Signs o' the Times

This is Roma, on the threshold between October and November of 2009: a captain missing for 23 days, and in the best of worlds, one without complications, he won't be back for at least that long yet; a divided fan base; injuries on everyone, on everything; and a coach whose words carry undertones that suggest that if things seems tranquil, that is an illusion which only by miracle won't burst.

Totti started yesterday as he would any other, but all of a sudden, somewhere between lunch and coffee, it was decided that he would need surgery for his knee. Said and done, later in the afternoon he limped out of the clinic Villa Stuart, having had eight minutes of work done on the cursed knee by prof. Mariani. I think those who question Mariani's competence are fantastically blinded and ungrounded, as the very act of calling into question his competence implies they somehow (precisely how is unclear) know better. But I'm not opposed to bringing it up and reflecting on the ad hoc manner in which the operation came about: it sounds weird that that's the kind of thing you decide over a lunch. In any regard, he's said to be back in three weeks if there are no complications. Expect complications.

Others are injured as well: Riise, Burdisso, Ménez, Pizarro (and perhaps Doni) won't make it for Udinese tonight. The absence of Pizarro, in particular, is troublesome as it constricts the midfield into a swamp of (hard?) work and grinding, and almost no altruism or creativity. Chris at The Offside:
What they didn’t do was put the ball in the net, which is how one wins football games. No Totti, no party? Sure, but that’s missing the underlying reason. No Pizarro, no party? Now you’re getting somewhere. No vision, no creativity, no link, no party? There we go.
Though most outfits would have you believe Ranieri walked onto the podium and sobbed over the absence of Totti and its crippling effect on the team, his actual words included that Chilean dwarf. . . . Why? No link, no passing, no creativity, no conductor. There we go: No conductor, no party. Either will work, neither spells disaster.
So it's a collection of lost souls lining up against Udinese tonight. Listening to Ranieri's press conference does nothing but reinforce that belief:
It's hard to mold something which isn't your own. I don't think what I'm saying is sensational. Did I make this team? No, it became mine. I took it in sprint and now I'm trying to make the players understand my thoughts. We have to give it our maximum effort, and I don't want to jerk the fans around: it will be a year of sacrifice and disappointments. My desire and will to succeed is there: it's not a lot, but it's guaranteed.
He's perfectly right: this isn't his team, it isn't his creation. But in saying it after one point during the last three games it can come across as apologetic, as Ranieri saving his face and reputation. That's a discourse on its own, but I won't hold it here: no matter if you believe that or not, more important is the sense that Ranieri is finding the team difficult to work with, to make it adhere to his view of football. Right now it doesn't matter who's right and who's wrong, that there is a problem is the problem; not who caused it.

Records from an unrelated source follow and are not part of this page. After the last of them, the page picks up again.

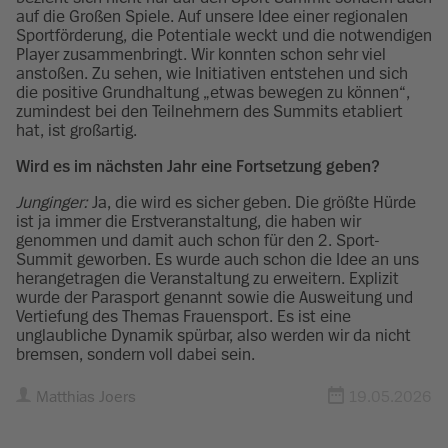
auf die Großen Spiele. Auf unsere Idee einer regionalen
Sportförderung, die Potentiale weckt und die notwendigen
Player zusammenbringt. Wir konnten schon sehr viel
anstoßen. Zu sehen, wie Initiativen entstehen und sich
die positive Grundhaltung „etwas bewegen zu können“,
zumindest bei den Teilnehmern des Summits etabliert
hat, ist großartig.
Wird es im nächsten Jahr eine Fortsetzung geben?
Junginger:
Ja, die wird es sicher geben. Die größte Hürde
ist ja immer die Erstveranstaltung, die haben wir
genommen und damit auch schon für den 2. Sport-
Summit geworben. Es wurde auch schon die Idee an uns
herangetragen die Veranstaltung zu erweitern. Explizit
wurde der Parasport genannt sowie die Ausweitung und
Vertiefung des Themas Frauensport. Es ist eine
unglaubliche Dynamik spürbar, also werden wir da nicht
bremsen, sondern voll dabei sein.
Matthias Joers
19.05.2026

For Ranieri to address this, in this way, to me implies underlying issues that won't be worked out by time alone. More drastic measures seems obligatory, but it's anyone's guess how those would come about.

The fact that the Friulian hosts have lost three game in a row is still undecided whether it shall give me some hope; or allign with the theory of probablity and scare the living light out of me. I hope it will have landed on either side of the fence soon, this to-and-fro is unnerving.